For full control over traversal, use tf::search directly. The built-in spatial queries are implemented using these primitives.

Searching a Form

search_form.cpp
tf::search(form, check_bv_f, apply_to_primitive_f);

Where check_bv_f: bounding_volume -> bool filters tree nodes, and apply_to_primitive_f: primitive -> void | bool processes primitives. If it returns a boolean, the search stops on the first true.

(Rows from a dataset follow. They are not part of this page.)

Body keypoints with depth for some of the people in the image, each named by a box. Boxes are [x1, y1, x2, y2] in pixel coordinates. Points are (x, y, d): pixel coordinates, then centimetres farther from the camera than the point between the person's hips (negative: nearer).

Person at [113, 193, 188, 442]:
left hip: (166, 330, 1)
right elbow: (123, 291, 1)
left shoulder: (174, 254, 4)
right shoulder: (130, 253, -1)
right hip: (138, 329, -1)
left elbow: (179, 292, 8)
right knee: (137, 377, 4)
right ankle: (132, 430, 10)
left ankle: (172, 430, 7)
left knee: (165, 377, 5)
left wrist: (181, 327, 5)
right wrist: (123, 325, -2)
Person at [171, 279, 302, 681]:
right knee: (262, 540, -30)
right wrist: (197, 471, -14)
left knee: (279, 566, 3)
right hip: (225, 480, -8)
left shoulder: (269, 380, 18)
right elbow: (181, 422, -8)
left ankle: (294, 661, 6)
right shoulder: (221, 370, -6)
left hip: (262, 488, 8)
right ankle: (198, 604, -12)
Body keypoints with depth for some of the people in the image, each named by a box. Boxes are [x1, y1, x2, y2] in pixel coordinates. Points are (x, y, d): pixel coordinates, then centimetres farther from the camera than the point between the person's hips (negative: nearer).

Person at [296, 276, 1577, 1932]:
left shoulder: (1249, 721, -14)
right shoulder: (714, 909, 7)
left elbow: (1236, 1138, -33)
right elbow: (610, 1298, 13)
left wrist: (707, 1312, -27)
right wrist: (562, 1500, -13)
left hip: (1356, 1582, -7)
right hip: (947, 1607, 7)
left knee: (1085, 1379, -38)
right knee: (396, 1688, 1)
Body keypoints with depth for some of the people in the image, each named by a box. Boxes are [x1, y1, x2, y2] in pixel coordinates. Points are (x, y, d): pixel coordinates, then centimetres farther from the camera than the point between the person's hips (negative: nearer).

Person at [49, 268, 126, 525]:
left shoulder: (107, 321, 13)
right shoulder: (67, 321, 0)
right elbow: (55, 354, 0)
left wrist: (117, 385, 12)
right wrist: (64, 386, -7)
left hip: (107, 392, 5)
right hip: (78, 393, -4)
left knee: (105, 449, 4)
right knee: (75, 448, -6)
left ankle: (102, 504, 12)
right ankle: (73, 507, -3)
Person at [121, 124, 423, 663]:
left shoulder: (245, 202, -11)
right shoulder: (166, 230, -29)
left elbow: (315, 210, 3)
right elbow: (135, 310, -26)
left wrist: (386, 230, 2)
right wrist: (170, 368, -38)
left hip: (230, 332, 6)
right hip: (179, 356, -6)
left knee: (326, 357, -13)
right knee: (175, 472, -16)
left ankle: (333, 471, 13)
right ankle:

For example, tf::intersects(form, segment) could be implemented as:

intersects_impl.cpp
auto intersects(const auto &form, const auto &segment) -> bool {
    return tf::search(
        form,
        [&](const auto &bv) { return tf::intersects(bv, segment); },
        [&](const auto &prim) { return tf::intersects(prim, segment); });
}

When the primitive callback returns void, search visits all matching primitives:

search_accumulate.cpp
// Accumulate area of primitives intersecting an AABB
float total_area = 0;
tf::search(
    form,
    [&](const auto &bv) { return tf::intersects(bv, query_aabb); },
    [&](const auto &polygon) {
        if (tf::intersects(polygon, query_aabb))
            total_area += tf::area(polygon);
    });

Searching a Pair of Forms

search_pair.cpp
tf::search(form0, form1, check_bv_f, apply_to_primitives_f);

For example, tf::intersects(form0, form1) could be implemented as:

intersects_pair_impl.cpp
auto intersects(const auto &form0, const auto &form1) -> bool {
    return tf::search(form0, form1, tf::intersects_f, tf::intersects_f);
}
Pair search runs in parallel. Ensure thread-safety using tf::local_value or tf::local_vector when aggregating values.
search_pair_example.cpp
tf::local_vector<std::pair<int, int>> local;
tf::search(
    form0, form1,
    tf::intersects_f,
    [&](const auto &p0, const auto &p1) {
        if (tf::intersects(p0, p1))
            local.push_back({p0.id(), p1.id()});
    });

std::vector<std::pair<int, int>> result;
local.to_iterator(std::back_inserter(result));

Searching a Form Against Itself

search_self.cpp
tf::search_self(form, check_bv_f, apply_to_primitives_f);

Useful for finding self-intersections or epsilon-duplicates within a single form.